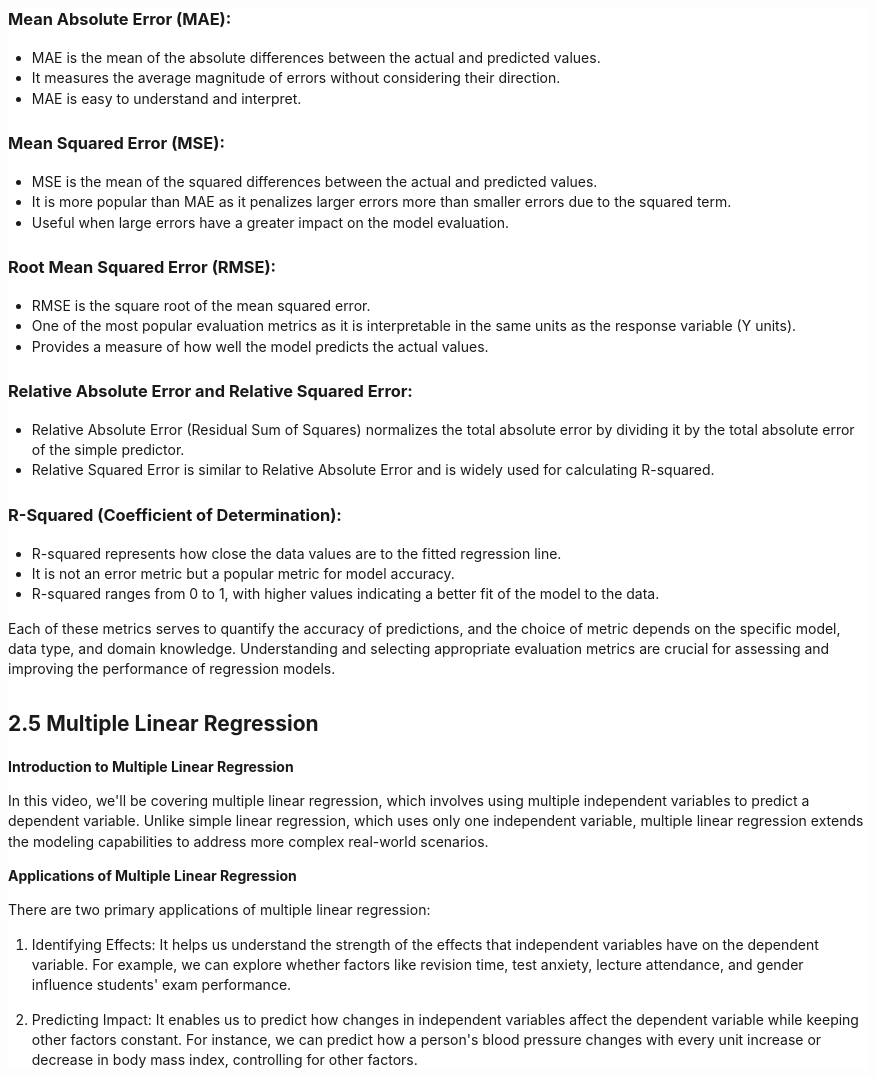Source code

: ### Mean Absolute Error (MAE):
- MAE is the mean of the absolute differences between the actual and predicted values.
- It measures the average magnitude of errors without considering their direction.
- MAE is easy to understand and interpret.

### Mean Squared Error (MSE):
- MSE is the mean of the squared differences between the actual and predicted values.
- It is more popular than MAE as it penalizes larger errors more than smaller errors due to the squared term.
- Useful when large errors have a greater impact on the model evaluation.

### Root Mean Squared Error (RMSE):
- RMSE is the square root of the mean squared error.
- One of the most popular evaluation metrics as it is interpretable in the same units as the response variable (Y units).
- Provides a measure of how well the model predicts the actual values.

### Relative Absolute Error and Relative Squared Error:
- Relative Absolute Error (Residual Sum of Squares) normalizes the total absolute error by dividing it by the total absolute error of the simple predictor.
- Relative Squared Error is similar to Relative Absolute Error and is widely used for calculating R-squared.

### R-Squared (Coefficient of Determination):
- R-squared represents how close the data values are to the fitted regression line.
- It is not an error metric but a popular metric for model accuracy.
- R-squared ranges from 0 to 1, with higher values indicating a better fit of the model to the data.

Each of these metrics serves to quantify the accuracy of predictions, and the choice of metric depends on the specific model, data type, and domain knowledge. Understanding and selecting appropriate evaluation metrics are crucial for assessing and improving the performance of regression models.

## 2.5 Multiple Linear Regression
**Introduction to Multiple Linear Regression**

In this video, we'll be covering multiple linear regression, which involves using multiple independent variables to predict a dependent variable. Unlike simple linear regression, which uses only one independent variable, multiple linear regression extends the modeling capabilities to address more complex real-world scenarios.

**Applications of Multiple Linear Regression**

There are two primary applications of multiple linear regression:

1. Identifying Effects: It helps us understand the strength of the effects that independent variables have on the dependent variable. For example, we can explore whether factors like revision time, test anxiety, lecture attendance, and gender influence students' exam performance.

2. Predicting Impact: It enables us to predict how changes in independent variables affect the dependent variable while keeping other factors constant. For instance, we can predict how a person's blood pressure changes with every unit increase or decrease in body mass index, controlling for other factors.
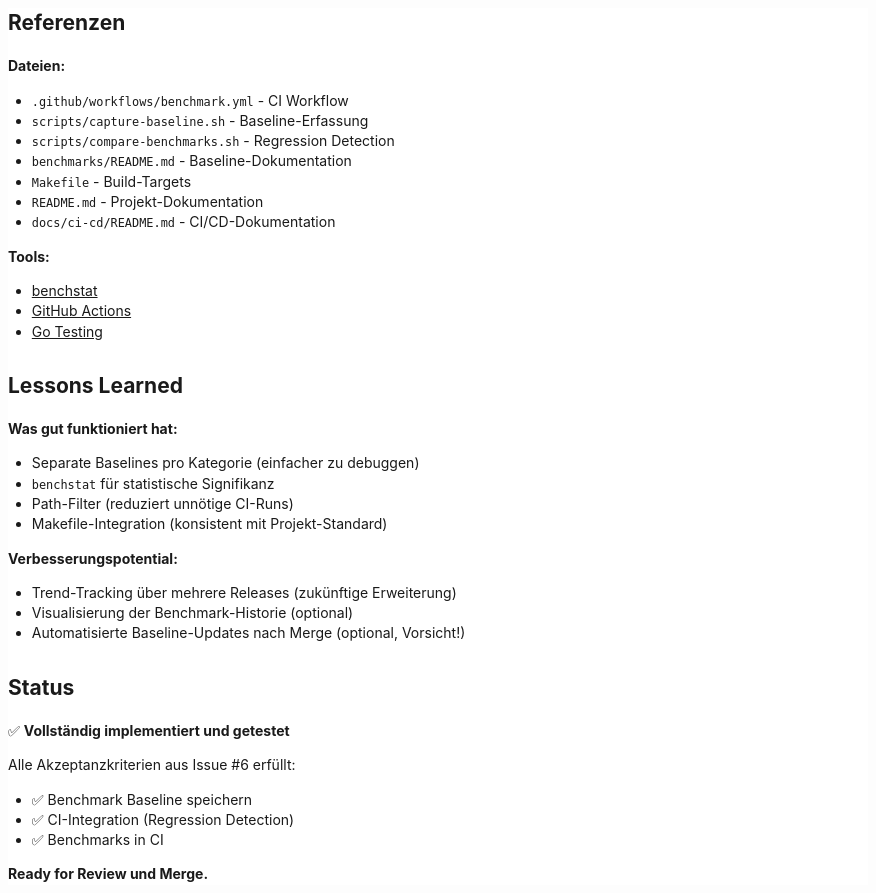 ## Referenzen

**Dateien:**
- `.github/workflows/benchmark.yml` - CI Workflow
- `scripts/capture-baseline.sh` - Baseline-Erfassung
- `scripts/compare-benchmarks.sh` - Regression Detection
- `benchmarks/README.md` - Baseline-Dokumentation
- `Makefile` - Build-Targets
- `README.md` - Projekt-Dokumentation
- `docs/ci-cd/README.md` - CI/CD-Dokumentation

**Tools:**
- [benchstat](https://pkg.go.dev/golang.org/x/perf/cmd/benchstat)
- [GitHub Actions](https://docs.github.com/en/actions)
- [Go Testing](https://pkg.go.dev/testing)

## Lessons Learned

**Was gut funktioniert hat:**
- Separate Baselines pro Kategorie (einfacher zu debuggen)
- `benchstat` für statistische Signifikanz
- Path-Filter (reduziert unnötige CI-Runs)
- Makefile-Integration (konsistent mit Projekt-Standard)

**Verbesserungspotential:**
- Trend-Tracking über mehrere Releases (zukünftige Erweiterung)
- Visualisierung der Benchmark-Historie (optional)
- Automatisierte Baseline-Updates nach Merge (optional, Vorsicht!)

## Status

✅ **Vollständig implementiert und getestet**

Alle Akzeptanzkriterien aus Issue #6 erfüllt:
- ✅ Benchmark Baseline speichern
- ✅ CI-Integration (Regression Detection)
- ✅ Benchmarks in CI

**Ready for Review und Merge.**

┄┄┄┄┄┄┄┄┄┄

_WHAT YOU WILL DO_.
Can you rewrite the lines from the very first one through the line containing "- Useful when", replacing "actual and predicted values" with "observed and predicted values" and keeping everything else the same? Leave the picture out of your answer.

_RESULT OF THE EXERCISE_.
Source code

: ### Mean Absolute Error (MAE):
- MAE is the mean of the absolute differences between the observed and predicted values.
- It measures the average magnitude of errors without considering their direction.
- MAE is easy to understand and interpret.

### Mean Squared Error (MSE):
- MSE is the mean of the squared differences between the observed and predicted values.
- It is more popular than MAE as it penalizes larger errors more than smaller errors due to the squared term.
- Useful when large errors have a greater impact on the model evaluation.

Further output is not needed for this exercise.